### Required work
Transcribe the entries below exactly.

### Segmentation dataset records
+-------+

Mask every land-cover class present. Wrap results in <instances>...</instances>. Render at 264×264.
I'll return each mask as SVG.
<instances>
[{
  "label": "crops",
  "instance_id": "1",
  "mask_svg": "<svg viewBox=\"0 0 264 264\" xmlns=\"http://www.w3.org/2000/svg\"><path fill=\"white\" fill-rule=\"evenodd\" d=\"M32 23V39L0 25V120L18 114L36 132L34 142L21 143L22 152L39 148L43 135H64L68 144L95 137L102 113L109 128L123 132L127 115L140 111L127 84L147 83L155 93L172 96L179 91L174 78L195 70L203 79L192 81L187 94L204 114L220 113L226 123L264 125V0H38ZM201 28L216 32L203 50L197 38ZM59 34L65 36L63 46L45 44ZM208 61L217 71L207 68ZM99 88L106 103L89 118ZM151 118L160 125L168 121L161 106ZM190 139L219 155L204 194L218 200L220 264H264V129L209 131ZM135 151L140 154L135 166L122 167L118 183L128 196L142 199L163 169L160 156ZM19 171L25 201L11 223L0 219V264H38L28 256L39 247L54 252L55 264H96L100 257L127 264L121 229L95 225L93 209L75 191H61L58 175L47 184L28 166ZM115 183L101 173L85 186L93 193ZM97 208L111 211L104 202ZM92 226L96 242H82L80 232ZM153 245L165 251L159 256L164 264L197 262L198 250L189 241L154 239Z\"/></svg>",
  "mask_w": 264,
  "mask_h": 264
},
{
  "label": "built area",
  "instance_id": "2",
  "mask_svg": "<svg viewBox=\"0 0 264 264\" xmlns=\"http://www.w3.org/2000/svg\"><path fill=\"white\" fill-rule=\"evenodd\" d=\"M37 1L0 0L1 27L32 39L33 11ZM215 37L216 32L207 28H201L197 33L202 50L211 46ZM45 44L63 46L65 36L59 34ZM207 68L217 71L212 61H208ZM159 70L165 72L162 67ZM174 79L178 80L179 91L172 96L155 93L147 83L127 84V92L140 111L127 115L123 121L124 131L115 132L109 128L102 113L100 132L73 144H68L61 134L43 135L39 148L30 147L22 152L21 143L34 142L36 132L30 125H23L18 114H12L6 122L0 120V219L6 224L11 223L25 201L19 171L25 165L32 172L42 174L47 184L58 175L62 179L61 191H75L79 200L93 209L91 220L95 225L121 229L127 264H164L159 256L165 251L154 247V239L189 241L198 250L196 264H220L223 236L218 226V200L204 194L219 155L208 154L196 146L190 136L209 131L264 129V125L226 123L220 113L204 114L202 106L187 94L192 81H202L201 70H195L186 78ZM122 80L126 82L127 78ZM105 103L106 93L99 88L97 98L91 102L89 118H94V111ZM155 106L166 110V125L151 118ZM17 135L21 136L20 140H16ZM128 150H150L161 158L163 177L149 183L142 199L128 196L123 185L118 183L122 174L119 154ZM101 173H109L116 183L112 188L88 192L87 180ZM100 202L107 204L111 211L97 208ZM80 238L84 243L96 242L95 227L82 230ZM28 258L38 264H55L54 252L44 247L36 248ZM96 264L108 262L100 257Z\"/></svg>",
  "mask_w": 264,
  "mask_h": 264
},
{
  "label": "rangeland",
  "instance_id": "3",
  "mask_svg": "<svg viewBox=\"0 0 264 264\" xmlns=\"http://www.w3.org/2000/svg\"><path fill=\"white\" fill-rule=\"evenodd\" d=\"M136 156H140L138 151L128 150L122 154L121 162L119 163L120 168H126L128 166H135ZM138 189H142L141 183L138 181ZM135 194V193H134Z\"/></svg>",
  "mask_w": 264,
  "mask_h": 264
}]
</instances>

+-------+

### Written solution
Mask every land-cover class present. Wrap results in <instances>...</instances>. Render at 264×264.
I'll return each mask as SVG.
<instances>
[{
  "label": "crops",
  "instance_id": "1",
  "mask_svg": "<svg viewBox=\"0 0 264 264\" xmlns=\"http://www.w3.org/2000/svg\"><path fill=\"white\" fill-rule=\"evenodd\" d=\"M32 23V39L0 25V120L18 114L36 132L34 142L21 143L22 152L39 148L43 135H64L68 144L95 137L102 113L109 128L123 132L127 115L140 111L127 84L147 83L155 93L172 96L179 91L174 78L195 70L203 79L192 81L187 94L204 114L220 113L226 123L264 125V0H38ZM201 28L216 32L203 50L197 38ZM59 34L65 36L63 46L45 44ZM208 61L217 71L207 68ZM99 88L106 103L89 118ZM151 118L160 125L168 121L161 106ZM190 139L219 155L204 194L218 200L220 264H264V129L209 131ZM135 151L140 154L135 166L122 167L118 183L128 196L142 199L163 169L160 156ZM19 171L25 201L11 223L0 219V264H38L28 256L39 247L54 252L55 264H96L100 257L127 264L121 229L95 225L93 209L75 191H61L58 175L47 184L28 166ZM115 183L101 173L85 186L93 193ZM97 208L111 211L104 202ZM92 226L96 242H82L80 232ZM153 245L165 251L159 256L164 264L197 262L198 250L189 241L154 239Z\"/></svg>",
  "mask_w": 264,
  "mask_h": 264
},
{
  "label": "built area",
  "instance_id": "2",
  "mask_svg": "<svg viewBox=\"0 0 264 264\" xmlns=\"http://www.w3.org/2000/svg\"><path fill=\"white\" fill-rule=\"evenodd\" d=\"M37 1L0 0L1 27L32 39L33 11ZM215 37L216 32L207 28H201L197 33L202 50L211 46ZM45 44L63 46L65 36L59 34ZM207 68L217 71L212 61H208ZM159 70L165 72L162 67ZM174 79L178 80L179 91L172 96L155 93L147 83L127 84V92L140 111L127 115L123 121L124 131L115 132L109 128L102 113L100 132L73 144H68L61 134L43 135L39 148L30 147L22 152L21 143L34 142L36 132L30 125H23L18 114H12L6 122L0 120V219L6 224L11 223L25 201L19 171L25 165L32 172L42 174L47 184L58 175L62 179L61 191H75L79 200L93 209L91 220L95 225L121 229L127 264H164L159 256L165 251L154 247V239L189 241L198 250L196 264H220L223 236L218 226V200L204 194L219 155L208 154L196 146L190 136L209 131L264 129V125L226 123L220 113L204 114L202 106L187 94L192 81H202L201 70H195L186 78ZM122 80L126 82L127 78ZM105 103L106 93L99 88L97 98L91 102L89 118H94V111ZM155 106L166 110V125L151 118ZM17 135L21 136L20 140H16ZM128 150H150L161 158L163 177L149 183L142 199L128 196L123 185L118 183L122 174L119 154ZM101 173H109L116 183L112 188L88 192L87 180ZM100 202L107 204L111 211L97 208ZM80 238L84 243L96 242L95 227L82 230ZM28 258L38 264H55L54 252L44 247L36 248ZM96 264L108 262L100 257Z\"/></svg>",
  "mask_w": 264,
  "mask_h": 264
},
{
  "label": "rangeland",
  "instance_id": "3",
  "mask_svg": "<svg viewBox=\"0 0 264 264\" xmlns=\"http://www.w3.org/2000/svg\"><path fill=\"white\" fill-rule=\"evenodd\" d=\"M136 156H140L138 151L128 150L122 154L121 162L119 163L120 168H126L128 166H135ZM138 189H142L141 183L138 181ZM135 194V193H134Z\"/></svg>",
  "mask_w": 264,
  "mask_h": 264
}]
</instances>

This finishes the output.